Text:

When all was over, we found ourselves blessed with a 5 foot long Mahi Mahi with a guesstimate weight of 50+ pounds.

Thank you Mahi Mahi for your tremendous spirit.

Challenge | To ALLCruisers and Beach Bums | To Help | Save Our Sea Life and Beaches

The Captain and I were flabbergasted when we arrived at the Jumentos and caught a glimpse of the plastic trash that covered the beaches. Yes we are aware that most ocean side beaches have all sorts of trash on them but here it is mostly plastic rubbish. It is atrocious the amount of plastic that litters these beautiful uninhabited island beaches. We all realize that plastic takes years and years to be broken down as well as they kill humongous amounts of sea life.
There is a massive whale skeleton on exhibit at Warderick Wells, the cause of death for this magnificent creature....suffocation from a plastic grocery bag.

We as a people must come to the place within ourselves where we find this very disheartening as this is a conundrum that cannot be allowed to continue. We must come to the understanding that we hold the key to the future of our home, this wonderful planet that we were gifted.
As cruisers we should always remember to dispose of our garbage appropriately to protect our planet for the next generation to follow us.
The proper way to dispose of garbage in remote uninhabited island areas is to burn it and then bury the remains.
The Captain and I had our own garbage bag of trash from Mary Rose that required burning so we gathered it up and jumped in our go fast dinghy to the nearest beach. As our own trash burnt we gathered all
the trash within a 200x200 sq ft area and threw it in with our trash.
Yes it wasn’t a large area but if everyone out here cruising would do this small mission just think of what the impact could be!

Our challenge is when you visit a unpopulated area and need to dispose of your garbage by beach burning,
as you burn your own garbage gather items from the beach and add it to your pile, especially the plastic items.

Our children and grandchildren will thank us one day as we retain ownership and accountability for our planet!

Extracted entries:
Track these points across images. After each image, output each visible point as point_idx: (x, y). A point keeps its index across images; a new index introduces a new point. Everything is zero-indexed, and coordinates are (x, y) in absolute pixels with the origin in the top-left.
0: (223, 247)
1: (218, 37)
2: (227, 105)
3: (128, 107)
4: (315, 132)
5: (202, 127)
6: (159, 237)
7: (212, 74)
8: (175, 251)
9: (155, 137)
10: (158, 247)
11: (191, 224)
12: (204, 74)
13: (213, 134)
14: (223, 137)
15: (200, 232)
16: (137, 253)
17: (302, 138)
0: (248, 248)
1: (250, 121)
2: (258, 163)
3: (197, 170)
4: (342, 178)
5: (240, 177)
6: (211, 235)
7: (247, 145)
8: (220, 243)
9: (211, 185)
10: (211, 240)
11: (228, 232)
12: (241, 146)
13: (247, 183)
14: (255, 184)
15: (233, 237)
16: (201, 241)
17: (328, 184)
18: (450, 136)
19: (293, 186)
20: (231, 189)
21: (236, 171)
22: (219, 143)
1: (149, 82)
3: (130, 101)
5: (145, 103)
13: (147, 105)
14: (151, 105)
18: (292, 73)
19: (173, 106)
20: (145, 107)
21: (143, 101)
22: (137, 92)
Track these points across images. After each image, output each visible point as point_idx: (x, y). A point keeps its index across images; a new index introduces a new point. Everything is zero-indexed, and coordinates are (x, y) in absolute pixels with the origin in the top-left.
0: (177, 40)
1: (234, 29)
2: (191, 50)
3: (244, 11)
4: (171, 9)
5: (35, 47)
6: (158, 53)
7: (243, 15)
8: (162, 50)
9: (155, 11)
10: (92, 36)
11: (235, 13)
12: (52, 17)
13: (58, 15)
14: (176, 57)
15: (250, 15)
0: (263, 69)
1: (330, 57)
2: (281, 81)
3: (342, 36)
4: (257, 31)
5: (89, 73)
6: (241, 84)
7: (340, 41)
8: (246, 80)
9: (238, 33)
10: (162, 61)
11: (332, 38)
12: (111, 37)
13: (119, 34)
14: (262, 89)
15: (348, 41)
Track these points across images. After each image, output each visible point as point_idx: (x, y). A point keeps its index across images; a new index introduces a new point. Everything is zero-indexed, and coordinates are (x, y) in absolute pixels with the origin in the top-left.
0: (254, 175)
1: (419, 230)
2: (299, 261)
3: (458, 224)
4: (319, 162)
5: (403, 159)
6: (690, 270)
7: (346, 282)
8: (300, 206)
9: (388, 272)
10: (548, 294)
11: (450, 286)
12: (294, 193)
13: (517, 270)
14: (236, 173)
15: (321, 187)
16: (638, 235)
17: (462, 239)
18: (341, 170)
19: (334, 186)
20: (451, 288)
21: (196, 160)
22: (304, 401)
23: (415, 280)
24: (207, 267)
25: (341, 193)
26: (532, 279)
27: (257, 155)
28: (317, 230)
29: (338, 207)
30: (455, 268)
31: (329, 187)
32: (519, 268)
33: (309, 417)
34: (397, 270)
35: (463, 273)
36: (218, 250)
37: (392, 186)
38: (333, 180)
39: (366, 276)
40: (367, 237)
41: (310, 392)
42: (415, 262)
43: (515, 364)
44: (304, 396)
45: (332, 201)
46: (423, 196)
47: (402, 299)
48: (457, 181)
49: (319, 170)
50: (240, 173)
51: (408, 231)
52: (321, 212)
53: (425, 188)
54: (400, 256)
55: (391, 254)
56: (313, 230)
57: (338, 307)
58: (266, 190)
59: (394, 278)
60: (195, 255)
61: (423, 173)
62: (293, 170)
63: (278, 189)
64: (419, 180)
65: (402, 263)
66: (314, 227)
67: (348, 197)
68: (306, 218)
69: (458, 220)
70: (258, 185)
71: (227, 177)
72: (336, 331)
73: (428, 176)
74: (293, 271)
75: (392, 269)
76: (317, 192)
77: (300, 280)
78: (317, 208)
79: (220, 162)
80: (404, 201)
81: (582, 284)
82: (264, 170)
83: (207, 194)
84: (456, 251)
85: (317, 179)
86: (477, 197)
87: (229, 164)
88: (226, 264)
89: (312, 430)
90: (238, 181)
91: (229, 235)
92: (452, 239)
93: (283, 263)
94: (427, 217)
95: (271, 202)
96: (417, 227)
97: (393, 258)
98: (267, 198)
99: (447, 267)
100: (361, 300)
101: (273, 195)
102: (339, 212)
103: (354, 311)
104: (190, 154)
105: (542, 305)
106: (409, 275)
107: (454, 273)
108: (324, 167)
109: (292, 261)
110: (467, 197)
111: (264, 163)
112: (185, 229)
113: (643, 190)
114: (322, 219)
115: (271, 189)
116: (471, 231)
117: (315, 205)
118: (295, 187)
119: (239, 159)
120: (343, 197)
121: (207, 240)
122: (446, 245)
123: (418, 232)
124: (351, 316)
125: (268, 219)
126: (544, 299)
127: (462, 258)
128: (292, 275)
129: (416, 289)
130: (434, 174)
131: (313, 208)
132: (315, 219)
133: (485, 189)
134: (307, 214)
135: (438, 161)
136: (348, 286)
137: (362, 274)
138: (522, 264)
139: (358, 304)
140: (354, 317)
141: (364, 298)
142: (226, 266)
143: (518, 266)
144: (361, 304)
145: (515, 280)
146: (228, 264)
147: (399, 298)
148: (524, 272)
---
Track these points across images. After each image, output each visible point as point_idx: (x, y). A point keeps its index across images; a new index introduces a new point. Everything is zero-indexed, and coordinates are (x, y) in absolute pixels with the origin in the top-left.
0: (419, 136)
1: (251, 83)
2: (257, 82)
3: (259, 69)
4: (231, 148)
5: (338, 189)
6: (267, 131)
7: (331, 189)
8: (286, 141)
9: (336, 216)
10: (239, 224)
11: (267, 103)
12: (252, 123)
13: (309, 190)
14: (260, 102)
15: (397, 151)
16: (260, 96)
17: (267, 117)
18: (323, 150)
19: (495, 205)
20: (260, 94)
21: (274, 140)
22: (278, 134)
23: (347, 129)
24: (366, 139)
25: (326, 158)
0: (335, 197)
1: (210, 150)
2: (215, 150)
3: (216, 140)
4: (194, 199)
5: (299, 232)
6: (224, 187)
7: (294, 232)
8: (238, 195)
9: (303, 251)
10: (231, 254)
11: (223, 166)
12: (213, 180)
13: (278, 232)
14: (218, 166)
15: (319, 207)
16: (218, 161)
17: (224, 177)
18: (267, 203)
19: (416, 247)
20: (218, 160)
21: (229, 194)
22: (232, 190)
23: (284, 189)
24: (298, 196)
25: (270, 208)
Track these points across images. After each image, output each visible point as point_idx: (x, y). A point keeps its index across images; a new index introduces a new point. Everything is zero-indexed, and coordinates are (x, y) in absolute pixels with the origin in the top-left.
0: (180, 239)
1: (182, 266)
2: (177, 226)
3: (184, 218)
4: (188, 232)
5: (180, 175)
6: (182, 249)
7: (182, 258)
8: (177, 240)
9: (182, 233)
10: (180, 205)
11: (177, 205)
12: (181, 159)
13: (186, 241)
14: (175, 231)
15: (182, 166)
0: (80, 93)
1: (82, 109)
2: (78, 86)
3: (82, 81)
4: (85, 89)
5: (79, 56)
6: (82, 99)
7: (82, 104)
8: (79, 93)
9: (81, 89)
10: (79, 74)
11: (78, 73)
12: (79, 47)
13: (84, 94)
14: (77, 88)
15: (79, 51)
==
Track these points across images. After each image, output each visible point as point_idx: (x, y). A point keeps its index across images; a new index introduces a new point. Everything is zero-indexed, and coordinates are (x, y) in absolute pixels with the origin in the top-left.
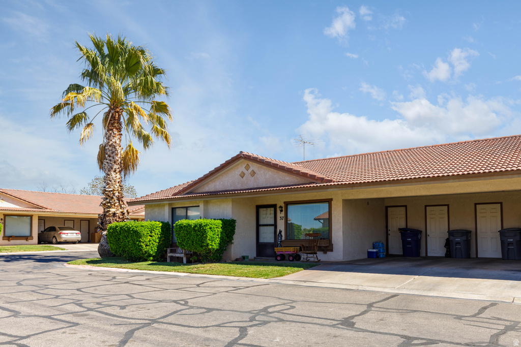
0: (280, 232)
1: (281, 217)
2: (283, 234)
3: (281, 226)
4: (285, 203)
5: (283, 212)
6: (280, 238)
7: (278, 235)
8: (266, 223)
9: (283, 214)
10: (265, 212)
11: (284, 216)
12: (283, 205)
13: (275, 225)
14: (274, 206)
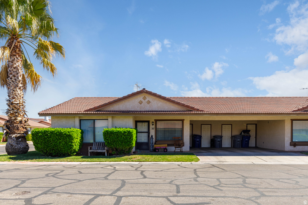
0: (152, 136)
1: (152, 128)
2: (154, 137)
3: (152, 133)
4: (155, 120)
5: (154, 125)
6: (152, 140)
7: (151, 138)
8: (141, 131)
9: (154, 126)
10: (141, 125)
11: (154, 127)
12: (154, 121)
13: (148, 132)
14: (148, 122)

Exercise aim: Can you copy out the beach-trash text word for word, beginning at the words "The proper way" and stopping after "with our trash."?

Solution for this exercise:
The proper way to dispose of garbage in remote uninhabited island areas is to burn it and then bury the remains.
The Captain and I had our own garbage bag of trash from Mary Rose that required burning so we gathered it up and jumped in our go fast dinghy to the nearest beach. As our own trash burnt we gathered all
the trash within a 200x200 sq ft area and threw it in with our trash.